Die Diskussionsrunde fand im Vorfeld der StuPa-Wahl an der HU statt. Am 04. Juli werden die Student*innen der HU an die Urne gebeten, um eine der Listen ins Studierendenparlament zu wählen. Das Parlament wählt die Referent*innen und verfügt auch über einen üppigen Haushalt, der sich aus den Beiträgen aller Student*innen speist. Pro Jahr kommt so ein Etat von ca. 800.000 Euro zusammen, über den die gewählten Repräsentant*innen entscheiden dürfen. Vor diesem Hintergrund erschien die Debatte der Elefantenrunde manchmal unseriös. Während viele der Sprecher*innen bei der Sache blieben, plädierten andere dafür, Roboter das Studium erledigen zu lassen und währenddessen die Zeit in der Kneipe zu verbringen. 


Foto: Heike Zappe | Stabsstelle Presse- und Öffentlichkeitsarbeit

1 KOMMENTAR

  1. Bei der Berichterstattung nur auf einen Bruchteil der anwesenden Listen einzugehen, und alle anderen unerwähnt zu lassen kann man sicherlich machen, ist aber alles andere als objektiv.
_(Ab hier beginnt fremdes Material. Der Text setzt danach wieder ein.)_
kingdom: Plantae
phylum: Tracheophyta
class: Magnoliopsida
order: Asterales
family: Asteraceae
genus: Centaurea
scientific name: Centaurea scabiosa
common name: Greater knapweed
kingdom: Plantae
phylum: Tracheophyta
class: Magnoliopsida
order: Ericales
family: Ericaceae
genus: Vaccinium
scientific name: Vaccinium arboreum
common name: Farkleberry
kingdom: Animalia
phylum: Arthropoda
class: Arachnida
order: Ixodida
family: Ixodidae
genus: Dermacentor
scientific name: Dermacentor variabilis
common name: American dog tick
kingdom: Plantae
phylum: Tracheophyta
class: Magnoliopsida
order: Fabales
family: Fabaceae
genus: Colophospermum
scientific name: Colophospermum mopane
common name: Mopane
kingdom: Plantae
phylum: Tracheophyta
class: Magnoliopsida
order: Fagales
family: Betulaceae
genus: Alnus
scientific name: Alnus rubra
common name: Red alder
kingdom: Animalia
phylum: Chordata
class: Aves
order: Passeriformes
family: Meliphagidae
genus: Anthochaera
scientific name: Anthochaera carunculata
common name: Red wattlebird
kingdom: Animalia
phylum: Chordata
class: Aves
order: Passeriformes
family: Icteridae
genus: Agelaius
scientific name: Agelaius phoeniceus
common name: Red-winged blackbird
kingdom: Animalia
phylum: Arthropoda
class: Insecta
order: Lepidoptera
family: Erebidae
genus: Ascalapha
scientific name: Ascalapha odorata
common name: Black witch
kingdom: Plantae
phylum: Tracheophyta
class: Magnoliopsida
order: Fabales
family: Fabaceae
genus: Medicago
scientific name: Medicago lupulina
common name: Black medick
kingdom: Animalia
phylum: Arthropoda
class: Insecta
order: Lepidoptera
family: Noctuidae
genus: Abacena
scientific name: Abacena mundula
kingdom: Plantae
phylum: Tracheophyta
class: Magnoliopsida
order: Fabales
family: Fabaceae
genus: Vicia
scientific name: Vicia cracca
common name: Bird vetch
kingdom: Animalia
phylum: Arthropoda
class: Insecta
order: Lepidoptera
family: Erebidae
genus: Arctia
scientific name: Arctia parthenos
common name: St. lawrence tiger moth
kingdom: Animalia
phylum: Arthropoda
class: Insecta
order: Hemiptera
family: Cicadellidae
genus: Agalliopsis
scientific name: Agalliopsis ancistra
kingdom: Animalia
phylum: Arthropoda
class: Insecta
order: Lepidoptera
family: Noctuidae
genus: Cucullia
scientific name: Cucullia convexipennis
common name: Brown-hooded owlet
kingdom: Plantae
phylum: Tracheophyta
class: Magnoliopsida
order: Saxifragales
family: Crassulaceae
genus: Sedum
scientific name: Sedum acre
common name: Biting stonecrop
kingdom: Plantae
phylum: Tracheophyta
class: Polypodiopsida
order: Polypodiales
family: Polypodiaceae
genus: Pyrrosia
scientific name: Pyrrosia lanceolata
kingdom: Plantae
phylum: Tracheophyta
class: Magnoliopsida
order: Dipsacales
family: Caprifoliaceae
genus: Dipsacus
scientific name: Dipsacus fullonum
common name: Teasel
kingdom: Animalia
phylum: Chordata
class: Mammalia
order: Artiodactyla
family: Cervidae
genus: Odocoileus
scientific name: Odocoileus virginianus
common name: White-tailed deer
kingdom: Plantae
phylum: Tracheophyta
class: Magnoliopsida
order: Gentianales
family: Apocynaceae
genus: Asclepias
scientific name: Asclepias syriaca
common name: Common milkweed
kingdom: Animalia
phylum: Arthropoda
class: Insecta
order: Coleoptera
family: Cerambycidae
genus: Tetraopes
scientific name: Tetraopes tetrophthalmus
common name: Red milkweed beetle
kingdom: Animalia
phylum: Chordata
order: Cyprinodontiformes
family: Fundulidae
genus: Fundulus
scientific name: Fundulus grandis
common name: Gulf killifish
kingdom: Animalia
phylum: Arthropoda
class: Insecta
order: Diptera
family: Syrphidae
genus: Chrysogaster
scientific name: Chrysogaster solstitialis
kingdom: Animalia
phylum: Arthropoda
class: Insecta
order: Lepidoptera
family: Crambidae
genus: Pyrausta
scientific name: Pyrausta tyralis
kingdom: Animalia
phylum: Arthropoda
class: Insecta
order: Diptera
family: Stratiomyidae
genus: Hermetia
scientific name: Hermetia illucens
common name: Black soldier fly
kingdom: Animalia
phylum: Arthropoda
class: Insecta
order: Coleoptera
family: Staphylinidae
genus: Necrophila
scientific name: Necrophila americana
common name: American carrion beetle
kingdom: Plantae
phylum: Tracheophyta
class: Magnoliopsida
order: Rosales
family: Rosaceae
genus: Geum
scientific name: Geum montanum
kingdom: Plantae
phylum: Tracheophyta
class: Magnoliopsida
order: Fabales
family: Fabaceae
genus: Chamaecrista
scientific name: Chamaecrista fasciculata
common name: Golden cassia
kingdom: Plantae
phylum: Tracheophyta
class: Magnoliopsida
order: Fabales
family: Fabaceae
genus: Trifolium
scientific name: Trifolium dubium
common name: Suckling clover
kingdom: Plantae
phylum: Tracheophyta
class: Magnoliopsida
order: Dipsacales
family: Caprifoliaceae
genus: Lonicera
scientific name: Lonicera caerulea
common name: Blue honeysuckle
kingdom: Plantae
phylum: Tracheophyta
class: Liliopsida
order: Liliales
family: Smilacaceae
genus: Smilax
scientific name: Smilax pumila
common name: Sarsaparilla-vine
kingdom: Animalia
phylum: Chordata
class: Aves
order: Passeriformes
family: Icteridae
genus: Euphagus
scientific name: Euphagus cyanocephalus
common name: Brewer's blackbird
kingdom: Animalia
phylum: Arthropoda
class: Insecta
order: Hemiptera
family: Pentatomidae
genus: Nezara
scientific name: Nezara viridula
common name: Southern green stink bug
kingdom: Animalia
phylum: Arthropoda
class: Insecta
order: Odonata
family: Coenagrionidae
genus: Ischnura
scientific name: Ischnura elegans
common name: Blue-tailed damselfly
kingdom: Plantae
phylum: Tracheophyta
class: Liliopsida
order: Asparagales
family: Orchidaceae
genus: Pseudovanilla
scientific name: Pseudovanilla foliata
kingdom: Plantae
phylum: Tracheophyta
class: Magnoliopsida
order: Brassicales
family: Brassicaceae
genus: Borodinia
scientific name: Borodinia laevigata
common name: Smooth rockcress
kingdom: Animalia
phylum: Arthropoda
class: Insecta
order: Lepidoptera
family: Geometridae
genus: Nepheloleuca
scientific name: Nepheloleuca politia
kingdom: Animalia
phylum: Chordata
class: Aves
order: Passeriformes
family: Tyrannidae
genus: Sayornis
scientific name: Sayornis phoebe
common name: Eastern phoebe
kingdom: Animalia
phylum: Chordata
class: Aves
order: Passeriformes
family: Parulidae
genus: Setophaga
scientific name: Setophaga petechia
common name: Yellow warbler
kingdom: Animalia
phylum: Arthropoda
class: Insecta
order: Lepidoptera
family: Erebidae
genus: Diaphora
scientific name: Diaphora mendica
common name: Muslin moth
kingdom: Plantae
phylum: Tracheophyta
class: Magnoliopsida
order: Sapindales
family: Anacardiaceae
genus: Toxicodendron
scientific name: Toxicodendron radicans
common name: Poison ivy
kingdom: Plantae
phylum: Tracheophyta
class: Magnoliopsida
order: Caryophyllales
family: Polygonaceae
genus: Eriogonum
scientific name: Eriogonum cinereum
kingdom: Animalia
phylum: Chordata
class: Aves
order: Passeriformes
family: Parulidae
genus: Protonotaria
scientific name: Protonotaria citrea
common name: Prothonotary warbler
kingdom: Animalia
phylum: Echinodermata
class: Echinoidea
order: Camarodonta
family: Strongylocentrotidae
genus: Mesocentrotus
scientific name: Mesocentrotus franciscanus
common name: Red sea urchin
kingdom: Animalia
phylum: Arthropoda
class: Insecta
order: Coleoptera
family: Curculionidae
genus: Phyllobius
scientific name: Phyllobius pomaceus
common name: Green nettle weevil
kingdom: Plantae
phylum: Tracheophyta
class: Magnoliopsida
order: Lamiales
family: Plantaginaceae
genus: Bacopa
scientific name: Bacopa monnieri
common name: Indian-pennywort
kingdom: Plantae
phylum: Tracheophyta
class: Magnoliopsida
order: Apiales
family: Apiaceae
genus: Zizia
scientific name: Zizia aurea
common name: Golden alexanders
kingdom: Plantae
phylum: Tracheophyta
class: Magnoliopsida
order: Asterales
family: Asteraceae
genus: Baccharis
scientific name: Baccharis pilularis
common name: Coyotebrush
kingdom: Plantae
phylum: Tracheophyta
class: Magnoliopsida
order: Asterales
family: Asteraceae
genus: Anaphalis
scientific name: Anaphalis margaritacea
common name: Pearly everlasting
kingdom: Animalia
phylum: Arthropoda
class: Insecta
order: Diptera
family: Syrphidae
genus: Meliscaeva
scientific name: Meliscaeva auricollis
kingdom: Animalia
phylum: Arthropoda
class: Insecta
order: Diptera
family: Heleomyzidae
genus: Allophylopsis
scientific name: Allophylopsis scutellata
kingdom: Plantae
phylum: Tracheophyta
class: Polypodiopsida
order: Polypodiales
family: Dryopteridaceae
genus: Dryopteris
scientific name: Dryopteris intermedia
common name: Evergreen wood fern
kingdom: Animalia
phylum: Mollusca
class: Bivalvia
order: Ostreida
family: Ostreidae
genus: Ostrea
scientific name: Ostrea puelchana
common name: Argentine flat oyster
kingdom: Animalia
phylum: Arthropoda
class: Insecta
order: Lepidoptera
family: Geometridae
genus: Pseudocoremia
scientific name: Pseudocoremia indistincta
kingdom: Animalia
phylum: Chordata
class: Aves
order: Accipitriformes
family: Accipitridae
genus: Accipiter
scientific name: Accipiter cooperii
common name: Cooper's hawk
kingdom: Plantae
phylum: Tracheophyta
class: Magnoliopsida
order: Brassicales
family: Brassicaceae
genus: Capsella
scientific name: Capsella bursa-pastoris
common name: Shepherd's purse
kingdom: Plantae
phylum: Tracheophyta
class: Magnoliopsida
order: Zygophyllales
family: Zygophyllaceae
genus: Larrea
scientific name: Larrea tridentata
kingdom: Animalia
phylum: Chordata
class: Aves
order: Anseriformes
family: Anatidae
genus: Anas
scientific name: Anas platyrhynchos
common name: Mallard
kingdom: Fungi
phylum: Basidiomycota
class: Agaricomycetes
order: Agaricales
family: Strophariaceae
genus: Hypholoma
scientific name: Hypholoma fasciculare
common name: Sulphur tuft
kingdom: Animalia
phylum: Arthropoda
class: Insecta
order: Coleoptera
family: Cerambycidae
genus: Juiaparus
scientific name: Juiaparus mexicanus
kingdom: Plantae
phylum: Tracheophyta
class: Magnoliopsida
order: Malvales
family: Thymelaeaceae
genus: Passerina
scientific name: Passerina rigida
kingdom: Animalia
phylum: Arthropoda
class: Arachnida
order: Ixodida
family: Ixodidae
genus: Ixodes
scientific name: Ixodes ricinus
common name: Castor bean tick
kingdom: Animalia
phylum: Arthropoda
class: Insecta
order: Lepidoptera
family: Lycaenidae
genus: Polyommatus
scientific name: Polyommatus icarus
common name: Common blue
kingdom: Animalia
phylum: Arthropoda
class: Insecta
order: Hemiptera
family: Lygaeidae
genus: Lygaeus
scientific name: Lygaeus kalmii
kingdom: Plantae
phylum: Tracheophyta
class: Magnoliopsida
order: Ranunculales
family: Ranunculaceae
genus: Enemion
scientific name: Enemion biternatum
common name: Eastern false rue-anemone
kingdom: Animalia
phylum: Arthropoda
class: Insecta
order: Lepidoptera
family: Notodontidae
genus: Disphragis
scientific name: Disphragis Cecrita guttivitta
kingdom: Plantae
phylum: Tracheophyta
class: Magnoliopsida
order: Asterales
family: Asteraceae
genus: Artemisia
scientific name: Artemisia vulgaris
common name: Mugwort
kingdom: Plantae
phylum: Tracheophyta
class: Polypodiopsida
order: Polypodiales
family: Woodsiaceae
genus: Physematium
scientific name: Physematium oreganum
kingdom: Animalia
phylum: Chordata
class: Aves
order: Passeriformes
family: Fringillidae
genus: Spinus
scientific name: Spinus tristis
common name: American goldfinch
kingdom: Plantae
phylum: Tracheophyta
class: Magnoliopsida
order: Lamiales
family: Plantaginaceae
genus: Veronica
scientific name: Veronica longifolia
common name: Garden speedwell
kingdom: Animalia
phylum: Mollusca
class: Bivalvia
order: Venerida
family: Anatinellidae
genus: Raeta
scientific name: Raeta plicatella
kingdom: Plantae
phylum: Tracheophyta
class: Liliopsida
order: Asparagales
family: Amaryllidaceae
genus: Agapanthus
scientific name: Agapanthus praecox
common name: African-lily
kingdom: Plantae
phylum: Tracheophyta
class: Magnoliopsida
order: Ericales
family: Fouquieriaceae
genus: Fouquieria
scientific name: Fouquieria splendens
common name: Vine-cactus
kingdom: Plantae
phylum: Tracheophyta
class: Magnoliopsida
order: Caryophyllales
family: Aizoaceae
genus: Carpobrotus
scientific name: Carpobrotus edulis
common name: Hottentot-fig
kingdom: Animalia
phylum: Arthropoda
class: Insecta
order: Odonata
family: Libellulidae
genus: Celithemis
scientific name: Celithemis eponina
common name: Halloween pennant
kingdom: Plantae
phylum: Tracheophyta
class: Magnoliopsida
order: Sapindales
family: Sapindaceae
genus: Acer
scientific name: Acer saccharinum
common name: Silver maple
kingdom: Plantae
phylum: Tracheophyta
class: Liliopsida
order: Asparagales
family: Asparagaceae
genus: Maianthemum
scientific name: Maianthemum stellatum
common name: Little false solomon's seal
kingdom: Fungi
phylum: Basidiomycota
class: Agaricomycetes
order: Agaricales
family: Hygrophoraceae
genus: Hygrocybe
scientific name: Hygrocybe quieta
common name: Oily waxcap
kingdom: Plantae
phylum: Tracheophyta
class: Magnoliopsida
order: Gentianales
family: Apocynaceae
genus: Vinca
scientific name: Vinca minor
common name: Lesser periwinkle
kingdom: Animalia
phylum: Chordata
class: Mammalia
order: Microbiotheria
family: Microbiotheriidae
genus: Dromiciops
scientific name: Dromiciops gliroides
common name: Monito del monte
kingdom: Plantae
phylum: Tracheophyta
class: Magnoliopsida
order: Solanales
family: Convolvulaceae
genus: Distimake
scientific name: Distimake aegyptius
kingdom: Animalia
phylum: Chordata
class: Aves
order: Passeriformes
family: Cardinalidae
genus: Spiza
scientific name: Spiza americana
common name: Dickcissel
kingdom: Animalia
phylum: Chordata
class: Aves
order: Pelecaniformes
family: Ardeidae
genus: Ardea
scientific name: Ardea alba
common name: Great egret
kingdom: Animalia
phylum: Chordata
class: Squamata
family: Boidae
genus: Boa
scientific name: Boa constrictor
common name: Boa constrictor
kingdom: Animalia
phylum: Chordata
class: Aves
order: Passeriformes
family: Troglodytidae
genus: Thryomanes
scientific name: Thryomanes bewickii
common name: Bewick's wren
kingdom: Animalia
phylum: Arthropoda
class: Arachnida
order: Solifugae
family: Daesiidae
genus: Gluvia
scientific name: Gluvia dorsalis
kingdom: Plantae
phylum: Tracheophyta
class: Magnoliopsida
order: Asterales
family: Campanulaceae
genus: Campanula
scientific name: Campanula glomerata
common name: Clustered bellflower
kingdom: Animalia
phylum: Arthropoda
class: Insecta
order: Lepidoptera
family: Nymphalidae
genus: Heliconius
    P.S: Das 28. Studierendenparlament hat sich in seiner 2. Sitzung am 15.07.2020 mehrheitlich dafür ausgesprochen alle Studierende durch Roboter zu ersetzen. Vor diesem Hintergrund ist die Forderung Roboter das Studium erledigen zu lassen und währenddessen die Zeit (sinnvoll) in der Kneipe zu verbringen ein durchaus seriöser und konstruktiver Vorschlag.